Unit of time

What is the longest Unit of time measurement? What is the shortest?

The shortest that makes any sense is the Planck time. The longest would be the age of the Universe.

I read somewhere (I know, the ubiquitous “somewhere”) - I think it was in Scientific American on reflection - that current thinking, or maybe research, is indicating that time may not be quantized after all, instead flowing continuously - anyone heard about this?

The best cite I could find was this - they are sitting firmly on the fence.

The longest conceival measure of time - QED - did you mean the age of the universe up till now, or the total age of the universe, from Big Bang to - what? - proton decay? Heat death? One thing seems certain - the road ahead stretches way further than the road behind us.

Did someone here say that time is quantized?

Also, I think the OP was asking about a unit of time that has a name, not just the longest span of time that we can imagine. There’s a millennium, that’s the longest that I can think of offhand. But that’s just a prefix meaning “thousand” added to a word that means “year.” If we allow that, then we could go “yottaennium” to denote 10^21 years, but I don’t think that’s fair. The logest fundamental unit I can think of is “year.”

IIRC there are some words in Hindu theology for enormously long time spans.

My Websters says an eon/aeon is an unmeasurably or unimaginably long time or a billion years, take your pick.

nanoseconds
microseconds
milliseconds
seconds
minutes
hours
days
weeks
fortnight
months
years
decades
centuries
millenia
aeons

One aeon = 1.0 × 10^-14 nanoseconds =)

The definition of infinity might suit the purpose as the longest measure of time.

there is a measure used by astronomers called a “jiffy”

its the smallest fraction of a second ever considered to be relevant in science–a decimal point followed by 43 zeros and a 1.

try saying “one to the minus 43rd of a second”-it’s easier to say “a jiffy”.
It is (I think) the amount of time it took the Big Bang to create the basic quantum particles that later coagulated into the protons and electrons. (Something like that, anyway. I ain’t no quantum physicist).

(Actually,–I dont know how you define “unit”–but I’m not sure that it could be called a “unit” of time, because it is only used for one purpose-defining that one aspect of the Big Bang theory. I dont think scientists measure other events in jiffy’s.)

The Planck time (which now uses Dirac’s constant instead of Planck’s constant as a base) is roughly ~10E-43 seconds and was one of the Planck or natural units which were created in order to try and get rid of the arbitariness of units. It’s also the distance that quantum gravity is thought to take over from classical general relativity.
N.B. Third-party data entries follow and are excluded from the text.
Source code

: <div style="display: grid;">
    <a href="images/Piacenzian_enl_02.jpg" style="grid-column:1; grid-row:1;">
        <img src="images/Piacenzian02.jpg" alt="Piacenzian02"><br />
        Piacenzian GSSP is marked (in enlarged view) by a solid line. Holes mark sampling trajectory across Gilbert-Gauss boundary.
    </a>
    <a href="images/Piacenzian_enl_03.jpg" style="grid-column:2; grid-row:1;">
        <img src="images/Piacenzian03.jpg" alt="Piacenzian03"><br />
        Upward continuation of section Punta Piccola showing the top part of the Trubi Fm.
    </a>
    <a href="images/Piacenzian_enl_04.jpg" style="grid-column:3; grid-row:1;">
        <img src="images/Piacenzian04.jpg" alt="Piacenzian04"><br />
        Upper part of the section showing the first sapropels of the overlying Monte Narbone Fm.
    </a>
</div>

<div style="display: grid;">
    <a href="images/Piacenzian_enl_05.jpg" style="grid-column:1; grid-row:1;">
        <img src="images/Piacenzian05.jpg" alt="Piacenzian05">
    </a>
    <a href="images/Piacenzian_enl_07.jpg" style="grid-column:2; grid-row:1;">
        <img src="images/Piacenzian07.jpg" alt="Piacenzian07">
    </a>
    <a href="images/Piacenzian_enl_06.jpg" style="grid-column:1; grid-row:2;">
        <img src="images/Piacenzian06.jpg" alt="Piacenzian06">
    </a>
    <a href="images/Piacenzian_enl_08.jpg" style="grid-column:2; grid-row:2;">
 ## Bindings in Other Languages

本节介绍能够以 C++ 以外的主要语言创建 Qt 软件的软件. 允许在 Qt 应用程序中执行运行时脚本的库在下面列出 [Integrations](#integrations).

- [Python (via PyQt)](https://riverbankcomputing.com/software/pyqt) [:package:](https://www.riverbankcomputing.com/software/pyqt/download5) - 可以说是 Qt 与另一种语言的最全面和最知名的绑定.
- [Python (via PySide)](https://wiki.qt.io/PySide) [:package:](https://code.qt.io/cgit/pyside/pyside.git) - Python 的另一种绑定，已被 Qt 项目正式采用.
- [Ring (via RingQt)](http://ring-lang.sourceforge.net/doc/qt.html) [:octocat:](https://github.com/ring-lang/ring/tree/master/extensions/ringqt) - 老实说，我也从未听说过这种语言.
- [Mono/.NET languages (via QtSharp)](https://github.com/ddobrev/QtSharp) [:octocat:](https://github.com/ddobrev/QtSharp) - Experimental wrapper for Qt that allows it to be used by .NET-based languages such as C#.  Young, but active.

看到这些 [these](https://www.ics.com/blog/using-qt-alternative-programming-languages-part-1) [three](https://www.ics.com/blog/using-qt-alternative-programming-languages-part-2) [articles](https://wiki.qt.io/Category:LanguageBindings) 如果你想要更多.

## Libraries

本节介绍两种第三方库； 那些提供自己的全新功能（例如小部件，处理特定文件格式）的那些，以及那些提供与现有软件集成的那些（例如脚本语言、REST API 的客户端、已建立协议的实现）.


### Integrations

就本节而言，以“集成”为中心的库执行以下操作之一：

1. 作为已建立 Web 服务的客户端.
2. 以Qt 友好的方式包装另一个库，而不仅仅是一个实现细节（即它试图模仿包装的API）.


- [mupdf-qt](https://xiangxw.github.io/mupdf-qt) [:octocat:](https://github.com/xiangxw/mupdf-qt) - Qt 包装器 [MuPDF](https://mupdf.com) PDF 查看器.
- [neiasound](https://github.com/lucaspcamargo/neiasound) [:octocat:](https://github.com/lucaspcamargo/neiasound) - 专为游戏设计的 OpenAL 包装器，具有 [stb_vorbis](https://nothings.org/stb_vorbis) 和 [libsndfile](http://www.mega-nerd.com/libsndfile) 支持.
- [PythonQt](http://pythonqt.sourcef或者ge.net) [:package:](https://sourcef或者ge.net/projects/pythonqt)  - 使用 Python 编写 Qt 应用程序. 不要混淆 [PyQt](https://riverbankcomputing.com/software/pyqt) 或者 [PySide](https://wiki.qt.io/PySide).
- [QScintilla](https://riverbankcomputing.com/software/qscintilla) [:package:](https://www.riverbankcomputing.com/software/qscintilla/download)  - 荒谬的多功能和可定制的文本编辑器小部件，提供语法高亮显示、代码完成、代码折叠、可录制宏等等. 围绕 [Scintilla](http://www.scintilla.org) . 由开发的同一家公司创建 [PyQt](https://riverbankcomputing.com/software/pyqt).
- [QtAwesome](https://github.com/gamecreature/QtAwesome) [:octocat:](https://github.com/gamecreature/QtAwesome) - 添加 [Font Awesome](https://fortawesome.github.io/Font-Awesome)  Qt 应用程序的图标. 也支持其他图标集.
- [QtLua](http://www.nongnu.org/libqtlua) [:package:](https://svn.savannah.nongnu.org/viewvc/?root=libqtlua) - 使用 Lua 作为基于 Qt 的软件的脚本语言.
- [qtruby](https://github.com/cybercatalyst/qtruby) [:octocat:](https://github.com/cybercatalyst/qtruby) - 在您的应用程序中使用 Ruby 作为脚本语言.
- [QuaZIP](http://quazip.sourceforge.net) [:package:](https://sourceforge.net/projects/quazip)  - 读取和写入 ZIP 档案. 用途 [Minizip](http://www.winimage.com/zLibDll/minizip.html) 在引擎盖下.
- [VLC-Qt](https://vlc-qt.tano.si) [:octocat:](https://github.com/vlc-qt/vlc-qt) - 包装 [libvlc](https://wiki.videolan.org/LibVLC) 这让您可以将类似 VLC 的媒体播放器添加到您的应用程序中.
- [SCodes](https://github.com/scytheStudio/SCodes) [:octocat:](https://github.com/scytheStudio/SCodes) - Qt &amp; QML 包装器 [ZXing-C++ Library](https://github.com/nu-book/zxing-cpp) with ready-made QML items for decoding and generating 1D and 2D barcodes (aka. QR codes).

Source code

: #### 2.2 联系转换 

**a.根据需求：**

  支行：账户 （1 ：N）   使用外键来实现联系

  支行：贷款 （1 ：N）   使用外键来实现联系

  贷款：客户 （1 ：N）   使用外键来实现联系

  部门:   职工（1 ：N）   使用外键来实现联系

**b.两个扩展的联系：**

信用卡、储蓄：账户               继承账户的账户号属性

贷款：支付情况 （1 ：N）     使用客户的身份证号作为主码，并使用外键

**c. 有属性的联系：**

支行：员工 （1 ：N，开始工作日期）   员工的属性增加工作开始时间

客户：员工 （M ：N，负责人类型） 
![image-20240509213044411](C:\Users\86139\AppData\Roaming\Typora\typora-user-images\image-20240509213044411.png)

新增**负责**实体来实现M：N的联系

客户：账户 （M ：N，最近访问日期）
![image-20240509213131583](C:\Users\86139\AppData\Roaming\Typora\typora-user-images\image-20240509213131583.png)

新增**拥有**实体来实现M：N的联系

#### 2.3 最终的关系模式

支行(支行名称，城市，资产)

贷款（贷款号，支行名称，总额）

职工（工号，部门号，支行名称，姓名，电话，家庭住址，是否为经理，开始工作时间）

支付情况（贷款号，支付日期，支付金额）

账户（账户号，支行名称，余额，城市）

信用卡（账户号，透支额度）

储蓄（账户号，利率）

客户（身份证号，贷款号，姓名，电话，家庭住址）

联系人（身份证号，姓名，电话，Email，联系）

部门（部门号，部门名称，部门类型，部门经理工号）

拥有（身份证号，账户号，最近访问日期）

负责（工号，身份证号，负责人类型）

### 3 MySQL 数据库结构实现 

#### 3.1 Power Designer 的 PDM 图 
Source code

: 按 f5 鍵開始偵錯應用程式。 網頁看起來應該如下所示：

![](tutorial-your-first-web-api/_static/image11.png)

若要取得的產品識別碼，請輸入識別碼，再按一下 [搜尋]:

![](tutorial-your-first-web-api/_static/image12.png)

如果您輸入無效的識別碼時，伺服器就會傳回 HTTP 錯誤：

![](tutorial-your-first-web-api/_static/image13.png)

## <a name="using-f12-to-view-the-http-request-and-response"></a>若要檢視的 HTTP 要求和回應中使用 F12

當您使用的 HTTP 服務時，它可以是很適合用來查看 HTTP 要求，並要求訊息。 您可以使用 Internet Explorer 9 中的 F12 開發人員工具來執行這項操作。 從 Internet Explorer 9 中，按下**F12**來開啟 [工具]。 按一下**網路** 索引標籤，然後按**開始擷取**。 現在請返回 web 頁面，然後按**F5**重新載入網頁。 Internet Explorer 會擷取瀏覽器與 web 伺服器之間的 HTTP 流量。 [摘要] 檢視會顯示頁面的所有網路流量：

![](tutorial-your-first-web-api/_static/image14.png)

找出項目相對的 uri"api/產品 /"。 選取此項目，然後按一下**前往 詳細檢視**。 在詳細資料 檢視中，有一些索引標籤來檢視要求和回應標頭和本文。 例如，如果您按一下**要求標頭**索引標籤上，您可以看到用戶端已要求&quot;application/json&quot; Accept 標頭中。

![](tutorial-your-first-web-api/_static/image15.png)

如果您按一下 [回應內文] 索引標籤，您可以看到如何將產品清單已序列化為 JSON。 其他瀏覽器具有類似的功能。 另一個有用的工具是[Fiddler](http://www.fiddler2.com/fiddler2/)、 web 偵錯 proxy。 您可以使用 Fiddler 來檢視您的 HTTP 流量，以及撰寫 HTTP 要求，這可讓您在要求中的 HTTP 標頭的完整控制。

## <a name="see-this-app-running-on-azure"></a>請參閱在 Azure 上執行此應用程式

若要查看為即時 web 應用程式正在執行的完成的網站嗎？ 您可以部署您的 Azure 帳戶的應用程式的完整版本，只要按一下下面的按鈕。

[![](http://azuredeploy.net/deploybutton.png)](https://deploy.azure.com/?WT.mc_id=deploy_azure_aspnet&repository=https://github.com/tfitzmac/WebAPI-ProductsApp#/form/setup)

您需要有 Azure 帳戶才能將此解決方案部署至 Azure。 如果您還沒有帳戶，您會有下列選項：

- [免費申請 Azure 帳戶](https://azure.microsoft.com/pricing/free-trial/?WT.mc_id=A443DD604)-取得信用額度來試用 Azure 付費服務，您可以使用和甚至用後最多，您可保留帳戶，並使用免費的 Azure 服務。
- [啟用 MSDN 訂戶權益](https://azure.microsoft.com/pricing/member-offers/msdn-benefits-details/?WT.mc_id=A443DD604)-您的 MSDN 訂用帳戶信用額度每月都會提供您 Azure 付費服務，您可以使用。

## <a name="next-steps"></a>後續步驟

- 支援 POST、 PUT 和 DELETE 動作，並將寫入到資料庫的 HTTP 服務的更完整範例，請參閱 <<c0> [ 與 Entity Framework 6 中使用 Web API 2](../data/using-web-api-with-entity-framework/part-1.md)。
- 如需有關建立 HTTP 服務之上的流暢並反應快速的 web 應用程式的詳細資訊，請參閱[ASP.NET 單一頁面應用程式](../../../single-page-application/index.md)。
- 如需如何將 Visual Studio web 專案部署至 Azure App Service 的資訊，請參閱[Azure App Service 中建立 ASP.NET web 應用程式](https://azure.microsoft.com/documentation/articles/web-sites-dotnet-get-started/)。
The Planck era was the first 10E-43 seconds of the universe, which cannot be described without a theory of QG.

Time’s not quantitized as far as is known, that the Planck time is the shortest meaningful measurement of time currently is not the same as saying that time is quantitized.

The number of years in the Jain unit of time known as a shirsha prahelika is on the order of 10[sup]207[/sup]. In contrast, the approximate age of the universe in Planck time units (smaller than a year by many orders of magnitude) is on the order of 10[sup]60[/sup].

Longest = an afternoon at my mother’s house.
Shortest = the period leading up to that.

I have always used the excuse of, unlike other humans, living in non-linear time, for my chronic tardiness. Are you now telling everyone else is moving here too!? I just can’t have it… I knew I shouldn’t have followed that rabbit!.

I once heard on a game show (Jeopardy I think) that the shortest unit of time is a moment. Of course that’s not quantifiable, but if it’s on a game show it has to be right!

:slight_smile:

You forgot pico, femto, atto, etc.

Eh? Think you mistyped. 1.0 x 10[sup]-14[/sup] nanoseconds is a really tiny length of time–1.0 x 10[sup]-24[/sup] seconds, or almost double the Planck time. On the other hand if you meant 1.0 x 10[sup]14[/sup] ns, that’s only 100,000 seconds or about 27.7 hours.

10E-24 is not almost double the Planck time it’s just under a trillion mutiplied by a trillion mutplied by a million times bigger!!!

Oops now I’ve made a mistake it’s ~10 trillion trillion times bigger

Yeah, I realized that after I’d posted. I was looking at the exponents when I said that, obviously.